Estarão politica e socialmente dispostos os países da Europa a suportar os tremendos ajustes que lhes exige a sobrevivência do esquema de integração ao que pertencem e o símbolo monetário que os engloba? Resistirá o euro a uma Europa tão fustigada econômica e politicamente? Por último, os planos de austeridade que hoje se ensaiam em Grécia, Espanha, Portugal, Itália, etc., constituirão fonte de saneamento econômico, competitividade e crescimento, ou agudizarão a contração econômica, o desemprego e, finalmente, aprofundarão o déficit fiscal e a necessidade de endividamento? Entrará a Europa em um círculo gradualmente virtuoso, ou deslizará em um círculo vicioso de maior austeridade, maior déficit e maior dívida?

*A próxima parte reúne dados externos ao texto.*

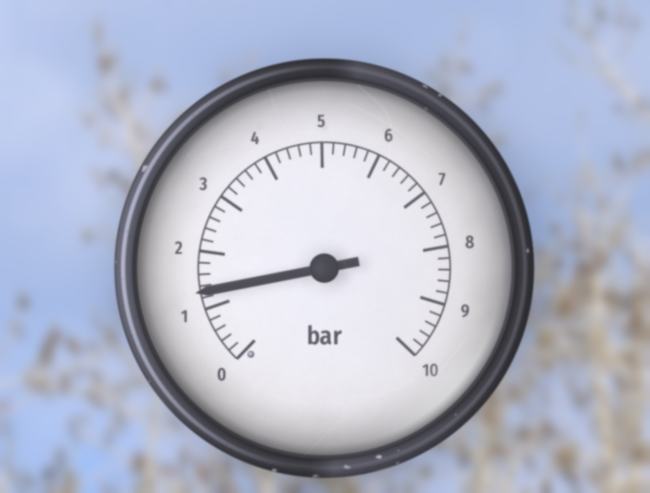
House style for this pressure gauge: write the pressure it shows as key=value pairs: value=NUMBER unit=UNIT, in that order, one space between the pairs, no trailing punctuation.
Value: value=1.3 unit=bar
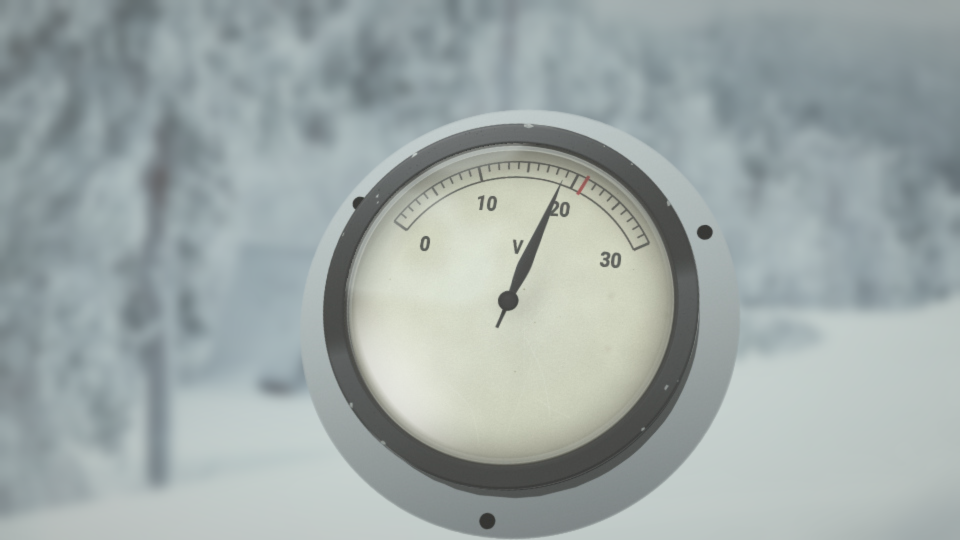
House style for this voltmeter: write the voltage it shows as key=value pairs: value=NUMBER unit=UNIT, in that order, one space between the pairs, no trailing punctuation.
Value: value=19 unit=V
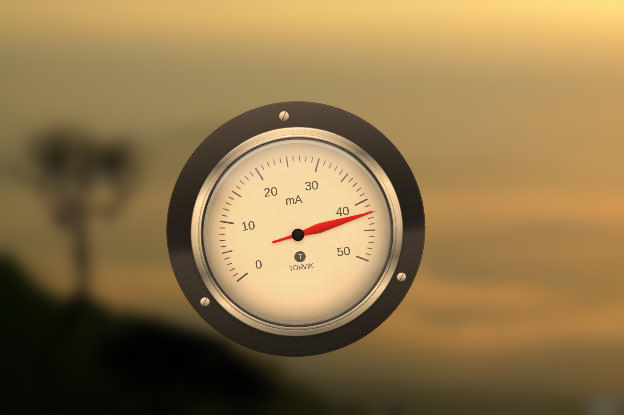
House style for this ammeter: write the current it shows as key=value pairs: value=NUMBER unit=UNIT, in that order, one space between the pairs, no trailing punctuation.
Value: value=42 unit=mA
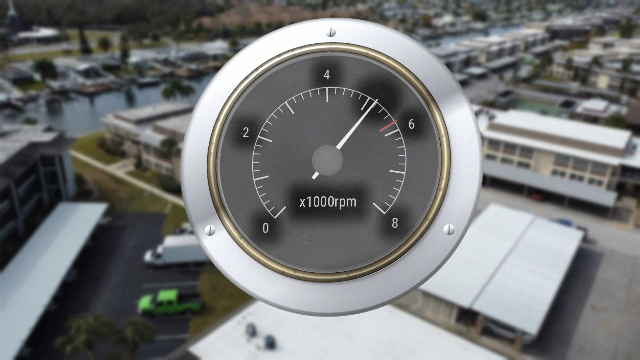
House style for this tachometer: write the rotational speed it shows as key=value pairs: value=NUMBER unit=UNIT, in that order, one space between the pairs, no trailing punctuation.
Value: value=5200 unit=rpm
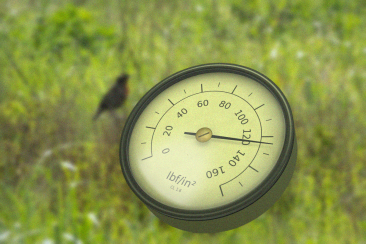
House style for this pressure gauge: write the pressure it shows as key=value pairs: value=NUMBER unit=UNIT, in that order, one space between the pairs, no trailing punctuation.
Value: value=125 unit=psi
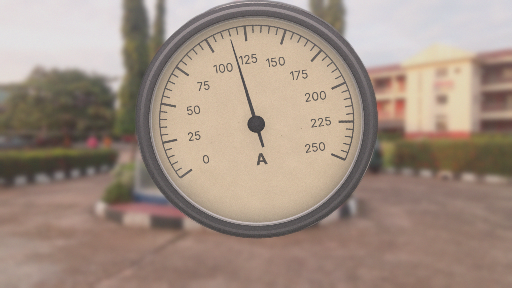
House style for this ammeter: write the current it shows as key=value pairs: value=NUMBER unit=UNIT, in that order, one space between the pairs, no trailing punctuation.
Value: value=115 unit=A
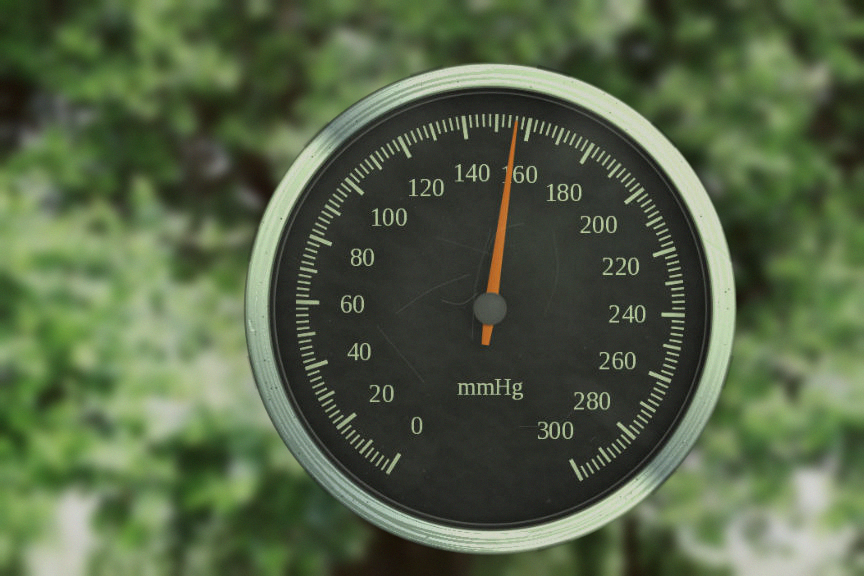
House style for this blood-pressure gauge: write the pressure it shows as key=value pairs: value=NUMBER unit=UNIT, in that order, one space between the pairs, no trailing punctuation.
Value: value=156 unit=mmHg
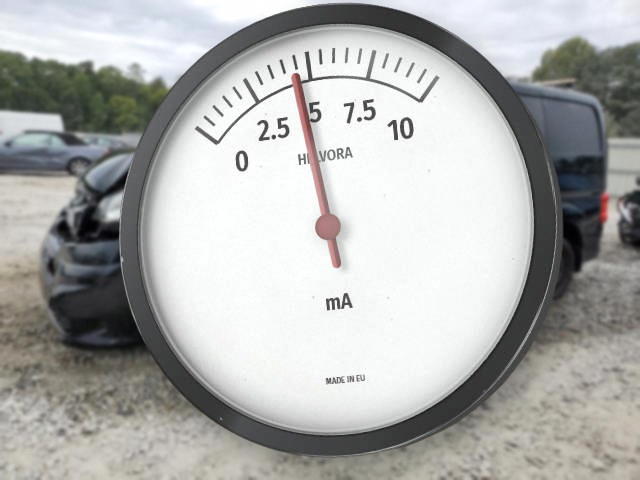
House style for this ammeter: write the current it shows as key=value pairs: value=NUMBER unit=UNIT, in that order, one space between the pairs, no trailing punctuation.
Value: value=4.5 unit=mA
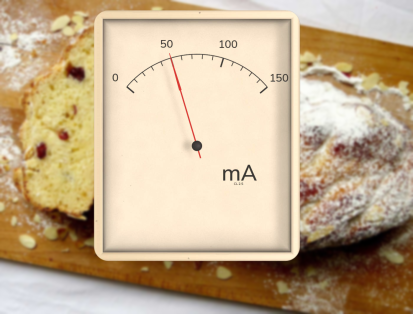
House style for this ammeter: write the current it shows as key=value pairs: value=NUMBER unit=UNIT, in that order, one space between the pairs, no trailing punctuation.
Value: value=50 unit=mA
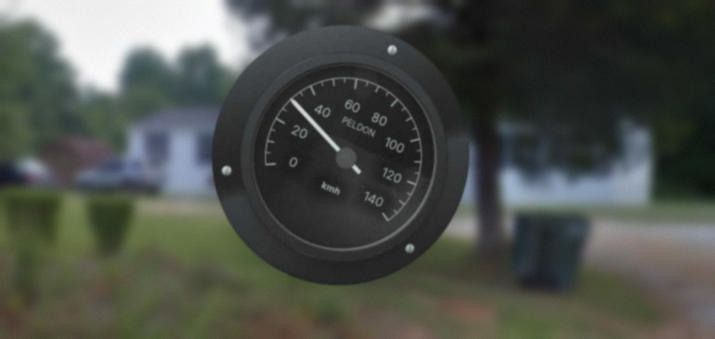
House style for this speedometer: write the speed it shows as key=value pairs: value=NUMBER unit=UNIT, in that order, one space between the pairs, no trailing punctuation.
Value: value=30 unit=km/h
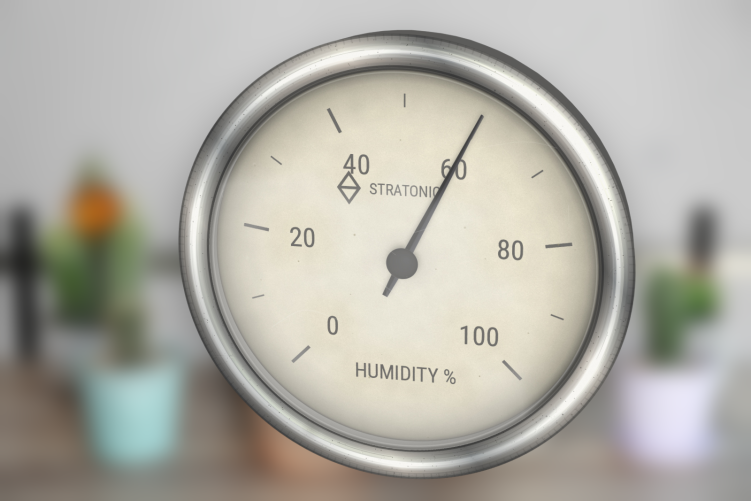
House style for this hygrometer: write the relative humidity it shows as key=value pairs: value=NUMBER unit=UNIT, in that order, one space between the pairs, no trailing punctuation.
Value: value=60 unit=%
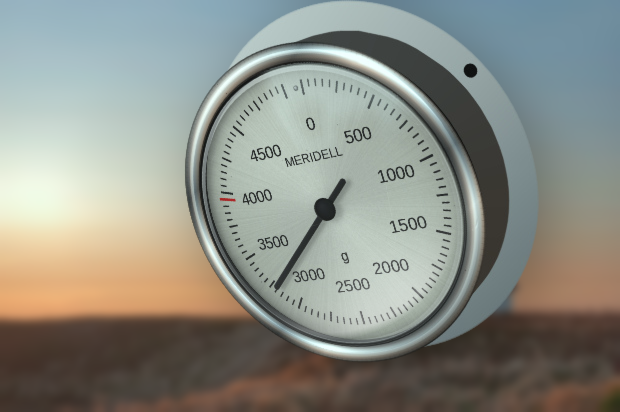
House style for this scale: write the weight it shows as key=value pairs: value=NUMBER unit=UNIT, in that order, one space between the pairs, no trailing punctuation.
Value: value=3200 unit=g
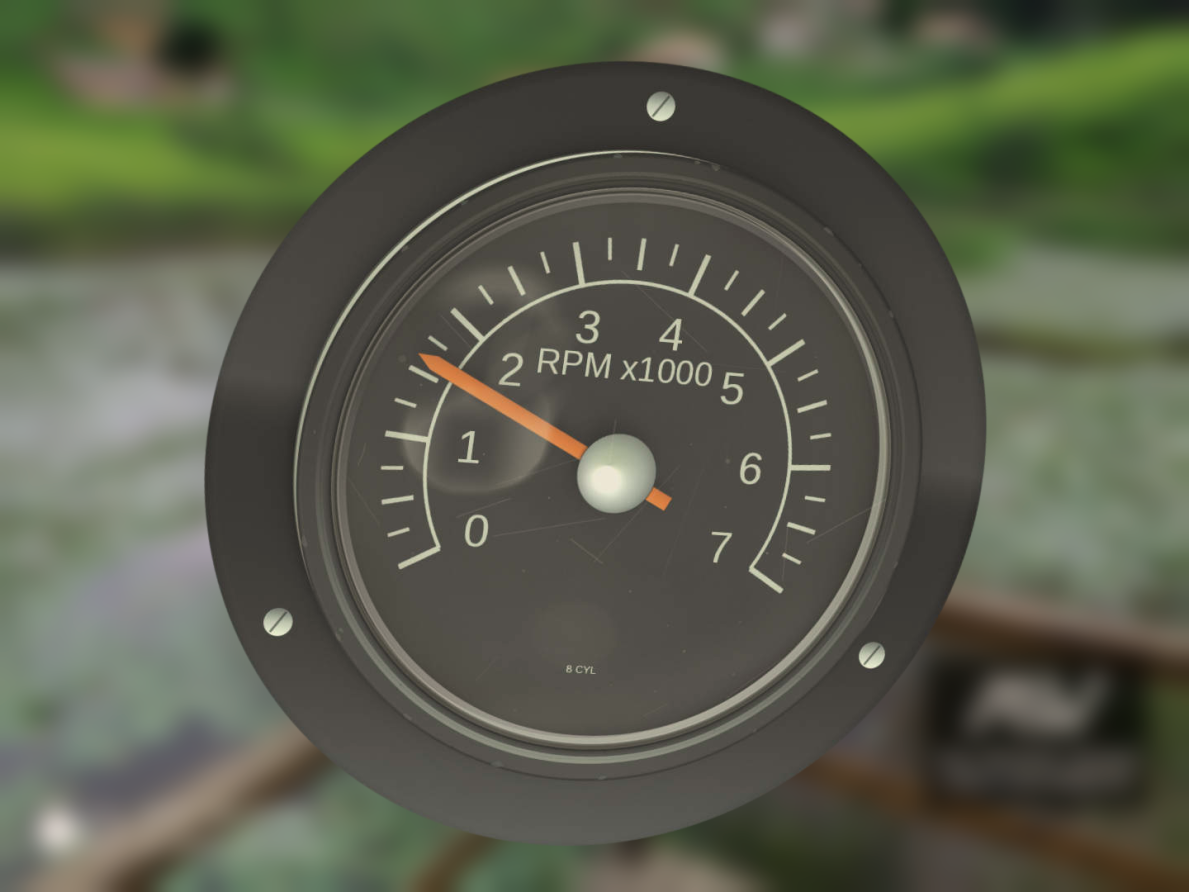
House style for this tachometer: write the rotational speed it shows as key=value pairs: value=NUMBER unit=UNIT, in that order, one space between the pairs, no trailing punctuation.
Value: value=1625 unit=rpm
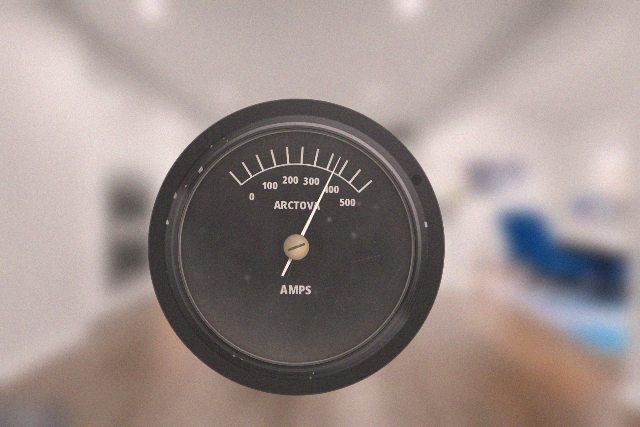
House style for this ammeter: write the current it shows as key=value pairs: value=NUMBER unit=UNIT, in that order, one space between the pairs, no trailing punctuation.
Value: value=375 unit=A
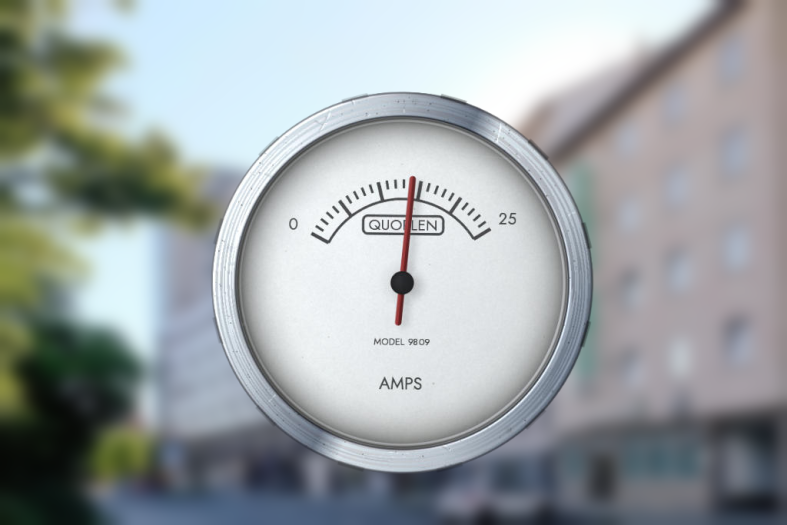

São interrogações que o mundo se coloca com incerteza e angústia. Por hora, há uma só certeza. Se a solução aprovada na Cimeira de Bruxelas estabilizar a Europa financeiramente, seu crescimento será muito fraco e cheio de dificuldades nos próximos anos. A OCDE acaba de corrigir as perspectivas de crescimento do PIB europeu para 2011 de 2.3% para 0.8%, uma perspectiva de claro estancamento. Sem crescimento, é muito incerto que se alivie a crise de dívida soberana. Assim como sem liderança política é muito difícil que se consolide o euro como moeda comum.

Visto o problema a partir do ângulo das economias da América Latina, a estabilização financeira da Europa diminui substancialmente o risco de contágio de uma recessão ou uma abrupta queda da demanda. Não sofreremos os efeitos do contágio de uma crise como a de 2009, por agora, mas sofreremos os efeitos de um achatamento e, em consequência, um comércio internacional em contração: exportaremos menos, cresceremos menos e, por fim, teremos que ajustar a dimensão e a qualidade do gasto a uma situação fiscal mais fraca. E devemos fazê-lo com urgência, porque se a situação europeia diminui o risco de recessão e contágio, ingressaremos de toda maneira em uma fase débil de desenvolvimento capitalista no centro do sistema. Da dinâmica que China e Índia possam ainda conservar, dependerá em alto grau o nível econômico de comércio e a atividade das economias da América Latina.